[What the task requires] Start at the top line and retype the data exactly through to the end.

··· Given entries ···

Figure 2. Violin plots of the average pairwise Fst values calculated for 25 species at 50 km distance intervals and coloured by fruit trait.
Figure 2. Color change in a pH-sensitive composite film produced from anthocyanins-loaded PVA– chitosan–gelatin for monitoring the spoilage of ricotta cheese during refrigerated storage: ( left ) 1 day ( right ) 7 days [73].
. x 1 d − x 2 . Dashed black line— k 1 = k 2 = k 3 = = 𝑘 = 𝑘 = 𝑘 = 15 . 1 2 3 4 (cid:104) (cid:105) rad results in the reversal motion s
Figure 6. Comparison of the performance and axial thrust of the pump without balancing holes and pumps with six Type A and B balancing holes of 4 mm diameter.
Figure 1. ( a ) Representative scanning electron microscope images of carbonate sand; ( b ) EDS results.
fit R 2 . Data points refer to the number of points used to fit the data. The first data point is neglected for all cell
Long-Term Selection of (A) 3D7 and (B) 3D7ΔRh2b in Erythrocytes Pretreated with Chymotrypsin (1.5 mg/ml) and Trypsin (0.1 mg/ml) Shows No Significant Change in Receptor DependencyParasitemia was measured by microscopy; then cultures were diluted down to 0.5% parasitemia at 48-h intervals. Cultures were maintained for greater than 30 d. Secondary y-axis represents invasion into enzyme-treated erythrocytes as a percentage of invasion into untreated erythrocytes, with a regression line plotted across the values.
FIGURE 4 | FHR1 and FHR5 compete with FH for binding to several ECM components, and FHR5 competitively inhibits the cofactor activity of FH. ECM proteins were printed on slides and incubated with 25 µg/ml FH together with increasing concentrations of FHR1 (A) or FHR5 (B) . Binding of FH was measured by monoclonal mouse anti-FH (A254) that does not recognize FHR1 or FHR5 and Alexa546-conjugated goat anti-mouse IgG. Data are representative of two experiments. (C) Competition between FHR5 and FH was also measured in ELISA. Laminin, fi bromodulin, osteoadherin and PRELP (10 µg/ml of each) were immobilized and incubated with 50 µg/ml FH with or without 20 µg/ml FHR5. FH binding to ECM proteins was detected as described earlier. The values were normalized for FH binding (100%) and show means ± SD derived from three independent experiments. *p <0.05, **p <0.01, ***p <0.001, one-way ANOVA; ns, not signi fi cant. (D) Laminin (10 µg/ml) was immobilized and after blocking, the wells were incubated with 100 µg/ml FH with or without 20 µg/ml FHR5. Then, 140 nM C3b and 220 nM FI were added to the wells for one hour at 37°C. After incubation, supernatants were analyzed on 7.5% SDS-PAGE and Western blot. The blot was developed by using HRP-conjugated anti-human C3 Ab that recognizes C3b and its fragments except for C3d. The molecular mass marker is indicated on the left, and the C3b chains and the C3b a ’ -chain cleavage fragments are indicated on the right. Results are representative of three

···

[The answer]
Figure 2. Violin plots of the average pairwise Fst values calculated for 25 species at 50 km distance intervals and coloured by fruit trait.
Figure 2. Color change in a pH-sensitive composite film produced from anthocyanins-loaded PVA– chitosan–gelatin for monitoring the spoilage of ricotta cheese during refrigerated storage: ( left ) 1 day ( right ) 7 days [73].
. x 1 d − x 2 . Dashed black line— k 1 = k 2 = k 3 = = 𝑘 = 𝑘 = 𝑘 = 15 . 1 2 3 4 (cid:104) (cid:105) rad results in the reversal motion s
Figure 6. Comparison of the performance and axial thrust of the pump without balancing holes and pumps with six Type A and B balancing holes of 4 mm diameter.
Figure 1. ( a ) Representative scanning electron microscope images of carbonate sand; ( b ) EDS results.
fit R 2 . Data points refer to the number of points used to fit the data. The first data point is neglected for all cell
Long-Term Selection of (A) 3D7 and (B) 3D7ΔRh2b in Erythrocytes Pretreated with Chymotrypsin (1.5 mg/ml) and Trypsin (0.1 mg/ml) Shows No Significant Change in Receptor DependencyParasitemia was measured by microscopy; then cultures were diluted down to 0.5% parasitemia at 48-h intervals. Cultures were maintained for greater than 30 d. Secondary y-axis represents invasion into enzyme-treated erythrocytes as a percentage of invasion into untreated erythrocytes, with a regression line plotted across the values.
FIGURE 4 | FHR1 and FHR5 compete with FH for binding to several ECM components, and FHR5 competitively inhibits the cofactor activity of FH. ECM proteins were printed on slides and incubated with 25 µg/ml FH together with increasing concentrations of FHR1 (A) or FHR5 (B) . Binding of FH was measured by monoclonal mouse anti-FH (A254) that does not recognize FHR1 or FHR5 and Alexa546-conjugated goat anti-mouse IgG. Data are representative of two experiments. (C) Competition between FHR5 and FH was also measured in ELISA. Laminin, fi bromodulin, osteoadherin and PRELP (10 µg/ml of each) were immobilized and incubated with 50 µg/ml FH with or without 20 µg/ml FHR5. FH binding to ECM proteins was detected as described earlier. The values were normalized for FH binding (100%) and show means ± SD derived from three independent experiments. *p <0.05, **p <0.01, ***p <0.001, one-way ANOVA; ns, not signi fi cant. (D) Laminin (10 µg/ml) was immobilized and after blocking, the wells were incubated with 100 µg/ml FH with or without 20 µg/ml FHR5. Then, 140 nM C3b and 220 nM FI were added to the wells for one hour at 37°C. After incubation, supernatants were analyzed on 7.5% SDS-PAGE and Western blot. The blot was developed by using HRP-conjugated anti-human C3 Ab that recognizes C3b and its fragments except for C3d. The molecular mass marker is indicated on the left, and the C3b chains and the C3b a ’ -chain cleavage fragments are indicated on the right. Results are representative of three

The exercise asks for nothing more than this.